Home » Dans les médias » 1973: l’OLP du terrorisme à la diplomatie, via Berlin

1973: l’OLP du terrorisme à la diplomatie, via Berlin

L’histoire des Festivals mondiaux de la jeunesse commence en 1947 à Prague, et celui de Berlin, en 1973, est le dixième du nom. Organisés tous les deux ans, puis tous les cinq ans par la Fédération mondiale de la jeunesse démocratique (FMJD), ils incarnent la volonté du mouvement communiste, après la Seconde Guerre mondiale, de rassembler autour de lui la jeune génération. Au fil des décennies, ils se sont effectivement élargis aux organisations syndicales, sociales-démocrates et même chrétiennes-démocrates, sans oublier les mouvements de libération. Traditionnellement, leur coordination revient à un Français : c’est à ce titre qu’en janvier 1972, je m’installe pour vingt mois dans la capitale de la RDA.

Le choix de l’Allemagne de l’Est ne doit évidemment rien au hasard : au début des années 1970, l’arrivée au pouvoir d’Erich Honecker semble annoncer une période de renouveau. À l’intérieur comme à l’extérieur, car la RDA réussit alors une rapide percée internationale. Symboliquement, celle-ci commence lors des Jeux Olympiques endeuillés de Munich, où, en août-septembre 1972, ses sportifs devancent ceux de la RFA, avec 66 médailles contre 40. C’est surtout l’époque où de nombreux États la reconnaissent[1]. Couronnement : le 31 décembre 1972, elle conclut un « traité fondamental » avec la RFA, prélude à l’admission simultanée des deux États allemands à l’ONU le 18 septembre 1973.

_Travail à faire_
**A.** Répondez aux questions suivantes sur l'extrait consacré au festival de Berlin de 1973 :
(i) En quelle année et dans quelle ville commence l'histoire des Festivals mondiaux de la jeunesse ?
(ii) Combien de médailles les sportifs de la RDA obtiennent-ils aux Jeux Olympiques de Munich ?
(iii) À quelle date les deux États allemands sont-ils admis à l'ONU ?
**B.** Recopiez toutes les entrées en remplaçant « satellite image » par « aerial image », sans rien modifier d'autre.
L'extrait et les entrées proviennent de sources différentes.

_Entrées fournies_
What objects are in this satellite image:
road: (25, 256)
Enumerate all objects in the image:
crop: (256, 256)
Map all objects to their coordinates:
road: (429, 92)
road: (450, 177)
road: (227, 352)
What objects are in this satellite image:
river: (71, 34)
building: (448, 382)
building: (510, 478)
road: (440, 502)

_Corrigé des exercices_
**A.**
(i) En 1947, à Prague.
(ii) 66 médailles.
(iii) Le 18 septembre 1973.

**B.**
What objects are in this aerial image:
road: (25, 256)
Enumerate all objects in the image:
crop: (256, 256)
Map all objects to their coordinates:
road: (429, 92)
road: (450, 177)
road: (227, 352)
What objects are in this aerial image:
river: (71, 34)
building: (448, 382)
building: (510, 478)
road: (440, 502)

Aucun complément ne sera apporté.